Your employer has a legal duty to protect your health and safety, especially if you are involved in any form of repetitive manual work. If overuse of the elbow was foreseeable and preventable, your employer is obliged to take steps to prevent or mitigate the possible risks involved.
Tenosynovitis is an injury to the sheath covering and lubricating a tendon (the tissue that attaches muscle to bone) allowing it to move freely and smoothly. The condition usually involves some damage (tendonitis) and while its exact cause is unclear, it can result from the overuse of muscles and their connected tendons.
Tenosynovitis is common in middle-aged adults, particularly in people who are quite sporty. Problems may be more common if your work involves repetitive movements but any activity that requires repetitive and often forceful motions of the forearm, wrist and hand combined, increases the risk of developing tenosynovitis.
So, anyone from a manual labourer or construction worker to those working on an assembly line, gas fitters, electricians or warehouse operatives to office workers could be at risk of developing tenosynovitis.
Several medications are used to treat tenosynovitis. These can include non-steroidal anti-inflammatory drugs to help reduce inflammation and pain, corticosteroids which are injected directly into the sheath and antibiotics if the tenosynovitis was caused by a bacterial infection. Surgery may be used for severe tenosynovitis. The surgery will release the tendon and allow it to move freely.
Your employer has a duty to protect your health and safety, especially if you are involved in repetitive, heavy manual work. They should comply with the requirements of the appropriate regulations for breaks and other preventative measures and equipment such as wrists rests for keyboards.

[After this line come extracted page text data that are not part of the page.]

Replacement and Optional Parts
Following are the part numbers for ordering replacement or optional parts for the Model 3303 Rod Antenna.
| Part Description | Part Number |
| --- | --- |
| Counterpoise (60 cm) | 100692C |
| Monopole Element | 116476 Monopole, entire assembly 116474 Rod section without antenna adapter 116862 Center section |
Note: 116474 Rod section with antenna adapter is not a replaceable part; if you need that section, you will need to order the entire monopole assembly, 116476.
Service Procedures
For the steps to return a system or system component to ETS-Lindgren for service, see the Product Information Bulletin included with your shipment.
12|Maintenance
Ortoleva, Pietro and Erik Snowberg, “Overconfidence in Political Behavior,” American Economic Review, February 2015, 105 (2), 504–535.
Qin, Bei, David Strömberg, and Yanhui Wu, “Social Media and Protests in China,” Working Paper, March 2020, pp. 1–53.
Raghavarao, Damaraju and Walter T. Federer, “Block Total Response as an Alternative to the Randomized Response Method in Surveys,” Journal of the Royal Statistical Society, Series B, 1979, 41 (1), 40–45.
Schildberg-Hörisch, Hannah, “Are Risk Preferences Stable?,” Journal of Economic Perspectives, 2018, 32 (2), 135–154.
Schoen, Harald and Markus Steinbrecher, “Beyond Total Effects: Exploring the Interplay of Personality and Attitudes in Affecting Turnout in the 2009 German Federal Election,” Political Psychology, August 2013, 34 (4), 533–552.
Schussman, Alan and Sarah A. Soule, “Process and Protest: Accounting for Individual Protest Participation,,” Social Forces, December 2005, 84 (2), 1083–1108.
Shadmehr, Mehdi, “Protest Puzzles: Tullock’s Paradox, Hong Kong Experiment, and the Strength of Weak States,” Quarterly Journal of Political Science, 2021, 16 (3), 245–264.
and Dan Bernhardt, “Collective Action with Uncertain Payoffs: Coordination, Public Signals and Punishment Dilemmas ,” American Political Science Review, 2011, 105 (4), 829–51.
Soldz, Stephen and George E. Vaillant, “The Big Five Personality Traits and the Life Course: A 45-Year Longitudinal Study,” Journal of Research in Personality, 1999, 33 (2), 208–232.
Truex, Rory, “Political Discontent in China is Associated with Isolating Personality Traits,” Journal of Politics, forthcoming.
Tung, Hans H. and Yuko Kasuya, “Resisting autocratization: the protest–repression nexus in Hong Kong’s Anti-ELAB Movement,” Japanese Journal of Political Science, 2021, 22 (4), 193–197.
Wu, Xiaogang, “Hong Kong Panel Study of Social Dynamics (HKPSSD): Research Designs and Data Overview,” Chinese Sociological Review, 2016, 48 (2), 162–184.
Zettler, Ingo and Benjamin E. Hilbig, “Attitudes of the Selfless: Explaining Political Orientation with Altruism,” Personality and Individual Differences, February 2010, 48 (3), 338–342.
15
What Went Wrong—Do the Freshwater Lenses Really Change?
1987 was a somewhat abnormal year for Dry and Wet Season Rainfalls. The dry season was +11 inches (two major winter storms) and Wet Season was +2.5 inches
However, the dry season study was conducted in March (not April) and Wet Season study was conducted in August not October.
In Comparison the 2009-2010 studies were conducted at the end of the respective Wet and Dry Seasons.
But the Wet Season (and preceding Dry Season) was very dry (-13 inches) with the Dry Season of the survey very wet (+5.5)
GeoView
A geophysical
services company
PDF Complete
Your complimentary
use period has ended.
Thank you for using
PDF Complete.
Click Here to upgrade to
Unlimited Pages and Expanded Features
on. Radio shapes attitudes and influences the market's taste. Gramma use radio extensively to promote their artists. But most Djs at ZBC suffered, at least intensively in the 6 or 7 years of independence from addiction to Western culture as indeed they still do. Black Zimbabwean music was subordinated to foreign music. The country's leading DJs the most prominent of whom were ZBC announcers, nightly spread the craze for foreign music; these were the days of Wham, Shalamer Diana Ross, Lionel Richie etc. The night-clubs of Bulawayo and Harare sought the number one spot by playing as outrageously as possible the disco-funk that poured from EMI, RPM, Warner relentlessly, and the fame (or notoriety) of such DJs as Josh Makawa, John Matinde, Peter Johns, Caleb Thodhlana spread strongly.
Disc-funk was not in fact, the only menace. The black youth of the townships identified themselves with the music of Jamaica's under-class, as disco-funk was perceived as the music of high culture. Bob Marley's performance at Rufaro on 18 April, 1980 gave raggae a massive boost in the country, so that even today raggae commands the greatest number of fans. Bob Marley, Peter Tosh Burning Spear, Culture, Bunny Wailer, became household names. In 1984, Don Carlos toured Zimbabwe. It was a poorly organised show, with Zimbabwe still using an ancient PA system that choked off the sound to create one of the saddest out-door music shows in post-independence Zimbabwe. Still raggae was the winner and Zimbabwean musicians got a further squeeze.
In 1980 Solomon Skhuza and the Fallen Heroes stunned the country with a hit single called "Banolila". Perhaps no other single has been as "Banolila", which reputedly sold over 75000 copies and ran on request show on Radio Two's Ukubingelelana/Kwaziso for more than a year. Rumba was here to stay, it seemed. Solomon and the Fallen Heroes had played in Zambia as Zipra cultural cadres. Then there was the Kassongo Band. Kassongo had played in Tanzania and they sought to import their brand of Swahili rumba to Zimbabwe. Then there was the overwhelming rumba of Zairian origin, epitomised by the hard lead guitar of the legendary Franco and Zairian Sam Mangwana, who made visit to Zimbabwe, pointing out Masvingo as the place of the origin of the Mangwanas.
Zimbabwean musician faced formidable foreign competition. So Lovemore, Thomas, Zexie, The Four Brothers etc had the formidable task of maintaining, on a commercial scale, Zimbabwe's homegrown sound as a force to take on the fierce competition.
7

If your employer has failed in that duty to protect you in the workplace you are well within your rights to bring a claim for compensation against them.
More about tenosynovitis claims
Tenosynovitis is common in the tendons of the thumb (de Quervain’s tenosynovitis) but the wrists, hands, and feet can also be affected. Frequently, there may be several repeated small injuries or tears to the tendon itself as well as the damage to the synovium. If these injuries continue or are left untreated, they can lead to irreversible tendon damage.
Tenosynovitis can be caused by calcium deposits near the origin point of the tendons, bacterial infection, or by adopting an incorrect or poor posture. However most medical authorities believe it is mainly due to the overuse of muscles and their connected tendons.
The problem seems to be common in middle-aged adults, particularly those who are quite sporty, but any activity that requires repetitive and often forceful motions of the forearm, wrist and hand increases the risk of developing tenosynovitis, no matter what your age.
Repetitive movements at work like lifting heavy loads or operating heavy machinery are obvious causes, but those movements need not be especially forceful. Any sort of work involving repetitive movement such as writing, typing or using a computer mouse, could cause tenosynovitis.
If a work-related task is responsible for your tenosynovitis you may be able to claim for financial losses as well as medical and rehabilitation costs. Such claims can be complicated, so it is advisable to use the services of a solicitor experienced in these cases.